_Task requirements:_ Since each line must match the original, copy out the records with no differences at all.

Saved data entries:
================
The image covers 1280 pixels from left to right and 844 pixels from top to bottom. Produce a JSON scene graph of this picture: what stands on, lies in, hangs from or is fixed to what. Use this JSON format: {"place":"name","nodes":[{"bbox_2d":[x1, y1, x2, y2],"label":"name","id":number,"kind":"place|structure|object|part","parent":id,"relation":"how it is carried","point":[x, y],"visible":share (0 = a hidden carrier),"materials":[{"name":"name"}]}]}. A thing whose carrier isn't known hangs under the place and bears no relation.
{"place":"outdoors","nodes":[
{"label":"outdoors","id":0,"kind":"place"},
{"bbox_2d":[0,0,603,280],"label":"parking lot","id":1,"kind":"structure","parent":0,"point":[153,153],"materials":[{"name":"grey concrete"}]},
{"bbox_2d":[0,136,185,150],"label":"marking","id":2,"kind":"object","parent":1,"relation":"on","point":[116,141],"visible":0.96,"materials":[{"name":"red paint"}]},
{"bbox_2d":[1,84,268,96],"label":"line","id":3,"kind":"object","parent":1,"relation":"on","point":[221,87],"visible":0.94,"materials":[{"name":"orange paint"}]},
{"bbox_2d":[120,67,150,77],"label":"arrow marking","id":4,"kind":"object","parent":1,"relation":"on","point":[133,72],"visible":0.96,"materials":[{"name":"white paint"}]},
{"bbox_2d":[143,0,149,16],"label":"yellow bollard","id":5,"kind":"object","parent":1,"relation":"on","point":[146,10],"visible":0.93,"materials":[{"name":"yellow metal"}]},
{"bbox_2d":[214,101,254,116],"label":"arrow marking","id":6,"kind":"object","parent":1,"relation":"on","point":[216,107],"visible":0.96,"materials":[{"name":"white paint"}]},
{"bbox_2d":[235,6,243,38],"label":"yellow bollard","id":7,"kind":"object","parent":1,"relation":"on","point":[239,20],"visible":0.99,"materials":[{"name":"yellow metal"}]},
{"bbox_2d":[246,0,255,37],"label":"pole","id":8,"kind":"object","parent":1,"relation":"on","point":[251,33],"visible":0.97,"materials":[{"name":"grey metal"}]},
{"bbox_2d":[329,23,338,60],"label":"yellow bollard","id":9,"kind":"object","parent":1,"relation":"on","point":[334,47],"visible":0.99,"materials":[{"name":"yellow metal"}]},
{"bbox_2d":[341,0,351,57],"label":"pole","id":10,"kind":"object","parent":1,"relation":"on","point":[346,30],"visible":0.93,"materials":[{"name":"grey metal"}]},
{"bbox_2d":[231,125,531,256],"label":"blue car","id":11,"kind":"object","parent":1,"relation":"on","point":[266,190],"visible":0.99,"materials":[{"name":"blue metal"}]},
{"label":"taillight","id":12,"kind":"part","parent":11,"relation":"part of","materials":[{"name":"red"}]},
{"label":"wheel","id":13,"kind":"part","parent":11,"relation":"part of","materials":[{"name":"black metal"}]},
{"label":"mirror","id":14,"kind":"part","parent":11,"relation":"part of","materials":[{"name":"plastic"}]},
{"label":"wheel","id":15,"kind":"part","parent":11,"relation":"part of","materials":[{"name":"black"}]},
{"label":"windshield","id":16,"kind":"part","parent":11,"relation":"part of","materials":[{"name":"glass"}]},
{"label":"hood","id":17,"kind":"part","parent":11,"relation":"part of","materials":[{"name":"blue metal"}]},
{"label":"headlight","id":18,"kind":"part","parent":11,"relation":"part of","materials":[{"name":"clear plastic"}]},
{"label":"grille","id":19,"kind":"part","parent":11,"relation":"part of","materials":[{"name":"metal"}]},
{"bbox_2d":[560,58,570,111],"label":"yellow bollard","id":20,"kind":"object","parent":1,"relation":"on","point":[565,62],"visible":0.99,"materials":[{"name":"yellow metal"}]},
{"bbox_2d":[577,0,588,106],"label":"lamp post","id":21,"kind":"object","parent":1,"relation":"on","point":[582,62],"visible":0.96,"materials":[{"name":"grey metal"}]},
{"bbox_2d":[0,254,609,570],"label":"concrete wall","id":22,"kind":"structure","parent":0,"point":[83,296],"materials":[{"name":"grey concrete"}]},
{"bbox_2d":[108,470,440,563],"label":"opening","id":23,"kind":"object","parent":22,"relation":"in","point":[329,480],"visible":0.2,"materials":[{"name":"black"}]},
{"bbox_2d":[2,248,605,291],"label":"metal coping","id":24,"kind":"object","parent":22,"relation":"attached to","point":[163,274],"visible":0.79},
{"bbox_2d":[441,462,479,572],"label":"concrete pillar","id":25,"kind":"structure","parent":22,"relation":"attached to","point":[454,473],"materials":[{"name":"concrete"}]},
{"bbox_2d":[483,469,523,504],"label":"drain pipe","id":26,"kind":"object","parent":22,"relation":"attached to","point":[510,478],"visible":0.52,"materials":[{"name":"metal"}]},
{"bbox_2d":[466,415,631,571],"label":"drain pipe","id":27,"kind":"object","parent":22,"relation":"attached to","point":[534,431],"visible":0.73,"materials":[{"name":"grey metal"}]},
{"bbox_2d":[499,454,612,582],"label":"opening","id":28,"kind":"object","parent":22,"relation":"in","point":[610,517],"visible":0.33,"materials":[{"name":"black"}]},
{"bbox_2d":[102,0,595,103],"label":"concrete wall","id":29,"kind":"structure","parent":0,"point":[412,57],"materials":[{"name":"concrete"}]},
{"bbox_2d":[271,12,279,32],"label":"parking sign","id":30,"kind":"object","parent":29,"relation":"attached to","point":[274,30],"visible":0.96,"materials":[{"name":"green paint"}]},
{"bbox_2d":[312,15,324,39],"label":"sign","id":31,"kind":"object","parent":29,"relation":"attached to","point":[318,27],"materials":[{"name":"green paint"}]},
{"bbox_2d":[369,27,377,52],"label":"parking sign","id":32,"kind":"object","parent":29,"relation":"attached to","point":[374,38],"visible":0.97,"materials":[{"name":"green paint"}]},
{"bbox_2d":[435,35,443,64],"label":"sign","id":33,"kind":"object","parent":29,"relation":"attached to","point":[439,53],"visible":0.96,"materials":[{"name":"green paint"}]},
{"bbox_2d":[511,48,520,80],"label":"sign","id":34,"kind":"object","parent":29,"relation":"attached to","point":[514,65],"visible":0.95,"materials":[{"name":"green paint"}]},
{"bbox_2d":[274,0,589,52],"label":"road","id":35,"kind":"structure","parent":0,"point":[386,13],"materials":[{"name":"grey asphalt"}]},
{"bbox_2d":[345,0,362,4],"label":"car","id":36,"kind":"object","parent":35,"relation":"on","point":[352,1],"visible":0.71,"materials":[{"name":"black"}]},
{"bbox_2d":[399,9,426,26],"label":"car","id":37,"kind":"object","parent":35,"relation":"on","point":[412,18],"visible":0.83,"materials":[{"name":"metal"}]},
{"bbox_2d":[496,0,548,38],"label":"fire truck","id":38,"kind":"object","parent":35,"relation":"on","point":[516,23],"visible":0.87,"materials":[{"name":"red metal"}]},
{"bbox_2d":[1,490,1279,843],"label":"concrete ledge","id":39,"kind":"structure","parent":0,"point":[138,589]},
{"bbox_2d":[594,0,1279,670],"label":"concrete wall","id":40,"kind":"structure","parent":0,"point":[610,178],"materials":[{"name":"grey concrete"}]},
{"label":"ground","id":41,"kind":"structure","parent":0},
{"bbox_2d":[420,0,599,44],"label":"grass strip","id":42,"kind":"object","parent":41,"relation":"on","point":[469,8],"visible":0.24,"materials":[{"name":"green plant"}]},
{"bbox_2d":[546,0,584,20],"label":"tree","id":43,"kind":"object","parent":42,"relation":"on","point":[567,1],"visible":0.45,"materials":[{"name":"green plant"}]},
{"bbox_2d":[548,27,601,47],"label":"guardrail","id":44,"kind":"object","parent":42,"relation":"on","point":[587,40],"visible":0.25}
================
_Written solution:_
The image covers 1280 pixels from left to right and 844 pixels from top to bottom. Produce a JSON scene graph of this picture: what stands on, lies in, hangs from or is fixed to what. Use this JSON format: {"place":"name","nodes":[{"bbox_2d":[x1, y1, x2, y2],"label":"name","id":number,"kind":"place|structure|object|part","parent":id,"relation":"how it is carried","point":[x, y],"visible":share (0 = a hidden carrier),"materials":[{"name":"name"}]}]}. A thing whose carrier isn't known hangs under the place and bears no relation.
{"place":"outdoors","nodes":[
{"label":"outdoors","id":0,"kind":"place"},
{"bbox_2d":[0,0,603,280],"label":"parking lot","id":1,"kind":"structure","parent":0,"point":[153,153],"materials":[{"name":"grey concrete"}]},
{"bbox_2d":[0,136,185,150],"label":"marking","id":2,"kind":"object","parent":1,"relation":"on","point":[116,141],"visible":0.96,"materials":[{"name":"red paint"}]},
{"bbox_2d":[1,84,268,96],"label":"line","id":3,"kind":"object","parent":1,"relation":"on","point":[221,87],"visible":0.94,"materials":[{"name":"orange paint"}]},
{"bbox_2d":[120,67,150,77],"label":"arrow marking","id":4,"kind":"object","parent":1,"relation":"on","point":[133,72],"visible":0.96,"materials":[{"name":"white paint"}]},
{"bbox_2d":[143,0,149,16],"label":"yellow bollard","id":5,"kind":"object","parent":1,"relation":"on","point":[146,10],"visible":0.93,"materials":[{"name":"yellow metal"}]},
{"bbox_2d":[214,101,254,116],"label":"arrow marking","id":6,"kind":"object","parent":1,"relation":"on","point":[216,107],"visible":0.96,"materials":[{"name":"white paint"}]},
{"bbox_2d":[235,6,243,38],"label":"yellow bollard","id":7,"kind":"object","parent":1,"relation":"on","point":[239,20],"visible":0.99,"materials":[{"name":"yellow metal"}]},
{"bbox_2d":[246,0,255,37],"label":"pole","id":8,"kind":"object","parent":1,"relation":"on","point":[251,33],"visible":0.97,"materials":[{"name":"grey metal"}]},
{"bbox_2d":[329,23,338,60],"label":"yellow bollard","id":9,"kind":"object","parent":1,"relation":"on","point":[334,47],"visible":0.99,"materials":[{"name":"yellow metal"}]},
{"bbox_2d":[341,0,351,57],"label":"pole","id":10,"kind":"object","parent":1,"relation":"on","point":[346,30],"visible":0.93,"materials":[{"name":"grey metal"}]},
{"bbox_2d":[231,125,531,256],"label":"blue car","id":11,"kind":"object","parent":1,"relation":"on","point":[266,190],"visible":0.99,"materials":[{"name":"blue metal"}]},
{"label":"taillight","id":12,"kind":"part","parent":11,"relation":"part of","materials":[{"name":"red"}]},
{"label":"wheel","id":13,"kind":"part","parent":11,"relation":"part of","materials":[{"name":"black metal"}]},
{"label":"mirror","id":14,"kind":"part","parent":11,"relation":"part of","materials":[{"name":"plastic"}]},
{"label":"wheel","id":15,"kind":"part","parent":11,"relation":"part of","materials":[{"name":"black"}]},
{"label":"windshield","id":16,"kind":"part","parent":11,"relation":"part of","materials":[{"name":"glass"}]},
{"label":"hood","id":17,"kind":"part","parent":11,"relation":"part of","materials":[{"name":"blue metal"}]},
{"label":"headlight","id":18,"kind":"part","parent":11,"relation":"part of","materials":[{"name":"clear plastic"}]},
{"label":"grille","id":19,"kind":"part","parent":11,"relation":"part of","materials":[{"name":"metal"}]},
{"bbox_2d":[560,58,570,111],"label":"yellow bollard","id":20,"kind":"object","parent":1,"relation":"on","point":[565,62],"visible":0.99,"materials":[{"name":"yellow metal"}]},
{"bbox_2d":[577,0,588,106],"label":"lamp post","id":21,"kind":"object","parent":1,"relation":"on","point":[582,62],"visible":0.96,"materials":[{"name":"grey metal"}]},
{"bbox_2d":[0,254,609,570],"label":"concrete wall","id":22,"kind":"structure","parent":0,"point":[83,296],"materials":[{"name":"grey concrete"}]},
{"bbox_2d":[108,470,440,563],"label":"opening","id":23,"kind":"object","parent":22,"relation":"in","point":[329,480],"visible":0.2,"materials":[{"name":"black"}]},
{"bbox_2d":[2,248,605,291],"label":"metal coping","id":24,"kind":"object","parent":22,"relation":"attached to","point":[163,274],"visible":0.79},
{"bbox_2d":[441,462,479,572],"label":"concrete pillar","id":25,"kind":"structure","parent":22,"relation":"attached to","point":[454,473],"materials":[{"name":"concrete"}]},
{"bbox_2d":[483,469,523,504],"label":"drain pipe","id":26,"kind":"object","parent":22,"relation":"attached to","point":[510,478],"visible":0.52,"materials":[{"name":"metal"}]},
{"bbox_2d":[466,415,631,571],"label":"drain pipe","id":27,"kind":"object","parent":22,"relation":"attached to","point":[534,431],"visible":0.73,"materials":[{"name":"grey metal"}]},
{"bbox_2d":[499,454,612,582],"label":"opening","id":28,"kind":"object","parent":22,"relation":"in","point":[610,517],"visible":0.33,"materials":[{"name":"black"}]},
{"bbox_2d":[102,0,595,103],"label":"concrete wall","id":29,"kind":"structure","parent":0,"point":[412,57],"materials":[{"name":"concrete"}]},
{"bbox_2d":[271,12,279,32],"label":"parking sign","id":30,"kind":"object","parent":29,"relation":"attached to","point":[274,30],"visible":0.96,"materials":[{"name":"green paint"}]},
{"bbox_2d":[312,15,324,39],"label":"sign","id":31,"kind":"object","parent":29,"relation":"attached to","point":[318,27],"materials":[{"name":"green paint"}]},
{"bbox_2d":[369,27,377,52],"label":"parking sign","id":32,"kind":"object","parent":29,"relation":"attached to","point":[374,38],"visible":0.97,"materials":[{"name":"green paint"}]},
{"bbox_2d":[435,35,443,64],"label":"sign","id":33,"kind":"object","parent":29,"relation":"attached to","point":[439,53],"visible":0.96,"materials":[{"name":"green paint"}]},
{"bbox_2d":[511,48,520,80],"label":"sign","id":34,"kind":"object","parent":29,"relation":"attached to","point":[514,65],"visible":0.95,"materials":[{"name":"green paint"}]},
{"bbox_2d":[274,0,589,52],"label":"road","id":35,"kind":"structure","parent":0,"point":[386,13],"materials":[{"name":"grey asphalt"}]},
{"bbox_2d":[345,0,362,4],"label":"car","id":36,"kind":"object","parent":35,"relation":"on","point":[352,1],"visible":0.71,"materials":[{"name":"black"}]},
{"bbox_2d":[399,9,426,26],"label":"car","id":37,"kind":"object","parent":35,"relation":"on","point":[412,18],"visible":0.83,"materials":[{"name":"metal"}]},
{"bbox_2d":[496,0,548,38],"label":"fire truck","id":38,"kind":"object","parent":35,"relation":"on","point":[516,23],"visible":0.87,"materials":[{"name":"red metal"}]},
{"bbox_2d":[1,490,1279,843],"label":"concrete ledge","id":39,"kind":"structure","parent":0,"point":[138,589]},
{"bbox_2d":[594,0,1279,670],"label":"concrete wall","id":40,"kind":"structure","parent":0,"point":[610,178],"materials":[{"name":"grey concrete"}]},
{"label":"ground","id":41,"kind":"structure","parent":0},
{"bbox_2d":[420,0,599,44],"label":"grass strip","id":42,"kind":"object","parent":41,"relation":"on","point":[469,8],"visible":0.24,"materials":[{"name":"green plant"}]},
{"bbox_2d":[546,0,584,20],"label":"tree","id":43,"kind":"object","parent":42,"relation":"on","point":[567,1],"visible":0.45,"materials":[{"name":"green plant"}]},
{"bbox_2d":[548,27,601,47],"label":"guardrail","id":44,"kind":"object","parent":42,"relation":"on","point":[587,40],"visible":0.25}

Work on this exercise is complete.